Choose one of David Robinson’s tidytuesday screencasts, watch the video, and summarise. https://www.youtube.com/channel/UCeiiqmVK07qhY-wvg3IZiZQ
Tidy Tuesday screencast: predicting wine ratings
It was published on May 31st, 2019.
The source of the data came from a link called GitHub. There are 130,000 observations, and the count of each unique word token for each id is the y axis and the variables are the title, variety, and winery. The title is he title of the wine review, which often contains the vintage (year), variety is the grape type used to make the wine, and winery is the winery that made the wine. He added a year column in the first R chunk, country/region too, designation, taster name, variety, winery.
Dave approached importing the data by inserting the GitHub link whic has the wine ratings data. He reviewed the data and slimed it down to Country/Region of the wine, designation of the wine, taster name, the variety meaning which grapes were used, and what winery it camw from. He created bar graphs starting with the year and count and added more graphs using the different variables. He also did multiple linear models and created a ggplot at the end.

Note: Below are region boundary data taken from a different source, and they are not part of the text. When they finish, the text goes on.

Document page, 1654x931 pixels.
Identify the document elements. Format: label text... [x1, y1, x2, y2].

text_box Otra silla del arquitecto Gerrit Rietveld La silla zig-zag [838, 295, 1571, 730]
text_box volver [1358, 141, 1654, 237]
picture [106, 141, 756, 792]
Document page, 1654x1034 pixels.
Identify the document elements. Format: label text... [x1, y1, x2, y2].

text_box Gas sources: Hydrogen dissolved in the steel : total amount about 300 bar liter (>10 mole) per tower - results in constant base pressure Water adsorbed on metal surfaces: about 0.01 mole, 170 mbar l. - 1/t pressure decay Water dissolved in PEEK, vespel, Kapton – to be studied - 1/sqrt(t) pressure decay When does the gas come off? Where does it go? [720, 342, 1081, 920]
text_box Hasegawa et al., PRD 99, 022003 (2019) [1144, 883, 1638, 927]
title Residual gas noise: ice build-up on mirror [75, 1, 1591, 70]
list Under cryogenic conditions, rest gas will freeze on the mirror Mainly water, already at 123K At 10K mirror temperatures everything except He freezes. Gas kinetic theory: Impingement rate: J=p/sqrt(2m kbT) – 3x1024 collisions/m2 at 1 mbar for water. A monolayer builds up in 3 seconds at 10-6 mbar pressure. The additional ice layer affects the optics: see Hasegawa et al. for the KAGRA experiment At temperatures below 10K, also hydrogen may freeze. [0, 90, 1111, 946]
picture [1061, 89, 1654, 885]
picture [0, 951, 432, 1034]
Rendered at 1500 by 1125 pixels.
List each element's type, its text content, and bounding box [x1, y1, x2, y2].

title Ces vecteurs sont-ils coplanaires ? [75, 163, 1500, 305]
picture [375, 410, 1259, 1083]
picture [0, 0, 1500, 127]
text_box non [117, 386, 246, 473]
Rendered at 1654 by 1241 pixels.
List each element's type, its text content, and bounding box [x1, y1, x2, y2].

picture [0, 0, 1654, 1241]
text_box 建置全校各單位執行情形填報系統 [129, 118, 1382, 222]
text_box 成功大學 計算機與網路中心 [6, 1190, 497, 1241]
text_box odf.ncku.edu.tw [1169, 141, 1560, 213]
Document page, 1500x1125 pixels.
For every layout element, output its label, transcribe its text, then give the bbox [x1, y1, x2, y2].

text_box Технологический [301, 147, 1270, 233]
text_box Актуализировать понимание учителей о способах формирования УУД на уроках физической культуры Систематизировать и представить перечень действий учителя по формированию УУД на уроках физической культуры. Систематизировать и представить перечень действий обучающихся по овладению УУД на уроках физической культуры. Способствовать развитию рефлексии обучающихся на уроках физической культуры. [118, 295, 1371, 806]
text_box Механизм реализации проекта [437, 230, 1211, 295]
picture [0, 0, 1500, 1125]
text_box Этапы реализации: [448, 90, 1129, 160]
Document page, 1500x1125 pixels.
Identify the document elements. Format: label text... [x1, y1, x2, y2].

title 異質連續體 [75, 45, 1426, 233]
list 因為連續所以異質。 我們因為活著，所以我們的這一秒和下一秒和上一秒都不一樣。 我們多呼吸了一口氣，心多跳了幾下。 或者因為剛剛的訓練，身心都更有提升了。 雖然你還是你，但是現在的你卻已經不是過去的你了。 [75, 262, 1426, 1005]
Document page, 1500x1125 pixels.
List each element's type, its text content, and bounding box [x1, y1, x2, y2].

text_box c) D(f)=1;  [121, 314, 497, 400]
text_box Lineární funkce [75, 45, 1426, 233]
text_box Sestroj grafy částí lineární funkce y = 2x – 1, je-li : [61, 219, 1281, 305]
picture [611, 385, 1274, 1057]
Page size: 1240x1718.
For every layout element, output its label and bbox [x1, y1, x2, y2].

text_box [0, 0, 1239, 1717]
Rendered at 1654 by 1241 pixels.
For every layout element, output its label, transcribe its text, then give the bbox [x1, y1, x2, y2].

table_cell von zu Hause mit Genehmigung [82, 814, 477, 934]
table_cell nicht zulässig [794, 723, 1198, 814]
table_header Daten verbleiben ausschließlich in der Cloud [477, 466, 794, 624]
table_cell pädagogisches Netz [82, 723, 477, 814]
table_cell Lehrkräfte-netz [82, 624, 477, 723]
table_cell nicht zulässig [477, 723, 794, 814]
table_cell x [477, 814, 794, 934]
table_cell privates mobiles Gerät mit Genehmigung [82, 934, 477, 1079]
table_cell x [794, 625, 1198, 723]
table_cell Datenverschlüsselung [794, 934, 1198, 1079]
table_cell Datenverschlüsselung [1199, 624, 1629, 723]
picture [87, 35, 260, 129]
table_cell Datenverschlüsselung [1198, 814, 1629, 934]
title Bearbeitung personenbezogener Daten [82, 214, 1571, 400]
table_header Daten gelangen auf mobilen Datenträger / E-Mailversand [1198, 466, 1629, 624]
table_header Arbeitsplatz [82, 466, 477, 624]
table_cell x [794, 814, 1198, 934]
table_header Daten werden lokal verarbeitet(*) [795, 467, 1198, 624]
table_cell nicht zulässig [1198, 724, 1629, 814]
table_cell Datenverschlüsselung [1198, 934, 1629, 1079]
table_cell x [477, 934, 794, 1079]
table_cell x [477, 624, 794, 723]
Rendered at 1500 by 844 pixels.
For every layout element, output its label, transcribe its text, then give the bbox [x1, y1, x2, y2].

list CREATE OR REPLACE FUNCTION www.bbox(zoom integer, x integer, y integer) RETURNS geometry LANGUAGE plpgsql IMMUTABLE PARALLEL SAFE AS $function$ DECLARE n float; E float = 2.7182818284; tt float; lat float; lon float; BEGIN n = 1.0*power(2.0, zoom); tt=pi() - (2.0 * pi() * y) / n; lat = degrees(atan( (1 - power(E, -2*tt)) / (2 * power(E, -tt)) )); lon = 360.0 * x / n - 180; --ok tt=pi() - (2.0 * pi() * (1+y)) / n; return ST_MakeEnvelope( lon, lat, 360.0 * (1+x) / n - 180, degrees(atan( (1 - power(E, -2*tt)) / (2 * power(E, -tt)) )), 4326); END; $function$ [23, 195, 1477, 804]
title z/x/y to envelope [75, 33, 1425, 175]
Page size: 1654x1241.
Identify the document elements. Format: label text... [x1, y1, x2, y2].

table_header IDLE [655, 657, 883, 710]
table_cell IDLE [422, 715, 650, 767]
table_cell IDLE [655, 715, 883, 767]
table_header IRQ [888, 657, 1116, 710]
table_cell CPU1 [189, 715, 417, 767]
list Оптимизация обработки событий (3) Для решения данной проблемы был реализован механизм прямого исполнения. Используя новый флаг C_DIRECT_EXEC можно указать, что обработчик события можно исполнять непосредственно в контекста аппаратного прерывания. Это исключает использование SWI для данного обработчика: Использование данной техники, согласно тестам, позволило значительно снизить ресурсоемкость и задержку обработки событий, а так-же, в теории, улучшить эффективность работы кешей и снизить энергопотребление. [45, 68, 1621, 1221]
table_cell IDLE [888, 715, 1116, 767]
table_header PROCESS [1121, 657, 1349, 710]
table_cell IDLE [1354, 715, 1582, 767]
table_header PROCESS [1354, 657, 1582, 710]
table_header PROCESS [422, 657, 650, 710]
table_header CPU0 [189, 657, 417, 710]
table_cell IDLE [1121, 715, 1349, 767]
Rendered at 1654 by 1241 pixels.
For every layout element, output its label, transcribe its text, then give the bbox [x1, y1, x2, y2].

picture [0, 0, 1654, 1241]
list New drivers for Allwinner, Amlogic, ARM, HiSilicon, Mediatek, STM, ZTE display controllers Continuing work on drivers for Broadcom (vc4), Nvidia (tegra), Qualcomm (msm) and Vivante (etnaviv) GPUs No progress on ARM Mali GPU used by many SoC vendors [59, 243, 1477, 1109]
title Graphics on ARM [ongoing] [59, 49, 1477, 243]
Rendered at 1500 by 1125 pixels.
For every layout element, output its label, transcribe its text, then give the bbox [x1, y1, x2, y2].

In the video, Dave added color and labels to the graph along with a title. We also learned how to create a ggplot and he created one at the end.
At the end, Dave made a lasso regression based on 4 random wines and made the dependent variable on words whether positive or negative towards the wine. He found most wines are more positive words than negative and each psotive word has more effect towards the wine.
The most interesting thing I really liked about the analysis is there’s data on different wines based on positive or negaitve wording towards the wine. He did a data set on 4 wines people tasted and based on their words described how the wine was whether good or bad.